Records shown =>
[Start of section]
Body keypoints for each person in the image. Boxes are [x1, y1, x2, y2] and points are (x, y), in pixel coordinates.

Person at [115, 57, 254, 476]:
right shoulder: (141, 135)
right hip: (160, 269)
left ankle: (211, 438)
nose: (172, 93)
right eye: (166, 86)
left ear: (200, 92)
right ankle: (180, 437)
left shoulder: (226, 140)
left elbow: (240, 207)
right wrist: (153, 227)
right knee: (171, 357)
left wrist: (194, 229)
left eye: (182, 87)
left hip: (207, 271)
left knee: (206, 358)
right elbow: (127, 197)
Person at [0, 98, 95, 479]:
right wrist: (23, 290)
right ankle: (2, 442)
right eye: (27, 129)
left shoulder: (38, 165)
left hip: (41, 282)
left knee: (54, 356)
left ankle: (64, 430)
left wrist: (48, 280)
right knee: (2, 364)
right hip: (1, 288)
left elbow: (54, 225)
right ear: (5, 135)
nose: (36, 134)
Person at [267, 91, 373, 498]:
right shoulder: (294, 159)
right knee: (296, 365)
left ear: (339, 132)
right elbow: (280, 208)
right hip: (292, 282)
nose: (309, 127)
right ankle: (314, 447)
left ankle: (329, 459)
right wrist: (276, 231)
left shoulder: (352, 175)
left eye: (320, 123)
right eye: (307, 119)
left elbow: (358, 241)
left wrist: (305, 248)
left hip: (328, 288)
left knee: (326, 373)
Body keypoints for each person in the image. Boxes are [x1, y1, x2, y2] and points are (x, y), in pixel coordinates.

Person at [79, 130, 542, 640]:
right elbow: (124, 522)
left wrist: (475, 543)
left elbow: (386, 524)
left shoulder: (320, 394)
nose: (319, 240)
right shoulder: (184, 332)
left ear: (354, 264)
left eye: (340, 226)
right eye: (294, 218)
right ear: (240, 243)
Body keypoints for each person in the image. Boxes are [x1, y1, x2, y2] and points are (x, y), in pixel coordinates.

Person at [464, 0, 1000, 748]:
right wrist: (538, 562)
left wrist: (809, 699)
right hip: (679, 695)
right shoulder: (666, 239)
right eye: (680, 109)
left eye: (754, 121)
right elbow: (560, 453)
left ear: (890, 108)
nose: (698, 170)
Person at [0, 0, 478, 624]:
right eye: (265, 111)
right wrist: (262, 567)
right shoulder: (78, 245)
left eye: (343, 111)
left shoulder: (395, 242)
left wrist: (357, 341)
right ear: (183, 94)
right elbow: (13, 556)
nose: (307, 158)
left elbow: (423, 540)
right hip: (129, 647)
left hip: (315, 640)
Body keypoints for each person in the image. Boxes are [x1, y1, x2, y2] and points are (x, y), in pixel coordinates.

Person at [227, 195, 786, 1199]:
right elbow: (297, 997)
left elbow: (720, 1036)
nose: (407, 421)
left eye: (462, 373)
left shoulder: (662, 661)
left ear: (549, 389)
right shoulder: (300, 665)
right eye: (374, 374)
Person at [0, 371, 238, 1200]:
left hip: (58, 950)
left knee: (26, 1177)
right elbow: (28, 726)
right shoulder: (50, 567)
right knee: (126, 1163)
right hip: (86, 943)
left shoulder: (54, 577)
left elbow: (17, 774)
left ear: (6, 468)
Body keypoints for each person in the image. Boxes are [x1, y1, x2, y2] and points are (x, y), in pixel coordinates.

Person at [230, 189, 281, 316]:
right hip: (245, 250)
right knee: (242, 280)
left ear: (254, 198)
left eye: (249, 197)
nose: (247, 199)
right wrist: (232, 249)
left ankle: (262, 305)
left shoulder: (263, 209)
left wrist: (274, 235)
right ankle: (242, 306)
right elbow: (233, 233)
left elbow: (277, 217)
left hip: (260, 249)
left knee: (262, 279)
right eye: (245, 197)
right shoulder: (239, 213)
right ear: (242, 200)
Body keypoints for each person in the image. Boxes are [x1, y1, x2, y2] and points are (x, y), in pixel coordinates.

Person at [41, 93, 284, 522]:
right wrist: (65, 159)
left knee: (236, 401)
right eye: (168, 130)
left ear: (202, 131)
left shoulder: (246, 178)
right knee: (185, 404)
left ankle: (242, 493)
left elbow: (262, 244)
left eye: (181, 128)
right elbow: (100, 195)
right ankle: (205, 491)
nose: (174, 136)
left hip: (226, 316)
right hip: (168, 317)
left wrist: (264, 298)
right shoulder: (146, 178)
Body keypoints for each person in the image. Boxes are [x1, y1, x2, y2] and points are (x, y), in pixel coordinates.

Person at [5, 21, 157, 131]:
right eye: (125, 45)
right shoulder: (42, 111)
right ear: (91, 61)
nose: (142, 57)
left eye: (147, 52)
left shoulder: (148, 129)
[End of section]
Work order => The reply should consist solely of the lines of the data, exact, from the opening line through the line with "left hip: (315, 640)", inclusive.

Answer to this exercise =>
Body keypoints for each person in the image. Boxes are [x1, y1, x2, y2] and points are (x, y), in pixel coordinates.

Person at [115, 57, 254, 476]:
right shoulder: (141, 135)
right hip: (160, 269)
left ankle: (211, 438)
nose: (172, 93)
right eye: (166, 86)
left ear: (200, 92)
right ankle: (180, 437)
left shoulder: (226, 140)
left elbow: (240, 207)
right wrist: (153, 227)
right knee: (171, 357)
left wrist: (194, 229)
left eye: (182, 87)
left hip: (207, 271)
left knee: (206, 358)
right elbow: (127, 197)
Person at [0, 98, 95, 479]:
right wrist: (23, 290)
right ankle: (2, 442)
right eye: (27, 129)
left shoulder: (38, 165)
left hip: (41, 282)
left knee: (54, 356)
left ankle: (64, 430)
left wrist: (48, 280)
right knee: (2, 364)
right hip: (1, 288)
left elbow: (54, 225)
right ear: (5, 135)
nose: (36, 134)
Person at [267, 91, 373, 498]:
right shoulder: (294, 159)
right knee: (296, 365)
left ear: (339, 132)
right elbow: (280, 208)
right hip: (292, 282)
nose: (309, 127)
right ankle: (314, 447)
left ankle: (329, 459)
right wrist: (276, 231)
left shoulder: (352, 175)
left eye: (320, 123)
right eye: (307, 119)
left elbow: (358, 241)
left wrist: (305, 248)
left hip: (328, 288)
left knee: (326, 373)
Body keypoints for each person in the image. Boxes are [x1, y1, x2, y2] and points are (x, y), in pixel coordinates.

Person at [79, 130, 542, 640]:
right elbow: (124, 522)
left wrist: (475, 543)
left elbow: (386, 524)
left shoulder: (320, 394)
nose: (319, 240)
right shoulder: (184, 332)
left ear: (354, 264)
left eye: (340, 226)
right eye: (294, 218)
right ear: (240, 243)
Body keypoints for each person in the image. Boxes are [x1, y1, x2, y2] and points are (x, y), in pixel coordinates.

Person at [464, 0, 1000, 748]:
right wrist: (538, 562)
left wrist: (809, 699)
right hip: (679, 695)
right shoulder: (666, 239)
right eye: (680, 109)
left eye: (754, 121)
right elbow: (560, 453)
left ear: (890, 108)
nose: (698, 170)
Person at [0, 0, 478, 624]:
right eye: (265, 111)
right wrist: (262, 567)
right shoulder: (78, 245)
left eye: (343, 111)
left shoulder: (395, 242)
left wrist: (357, 341)
right ear: (183, 94)
right elbow: (13, 556)
nose: (307, 158)
left elbow: (423, 540)
right hip: (129, 647)
left hip: (315, 640)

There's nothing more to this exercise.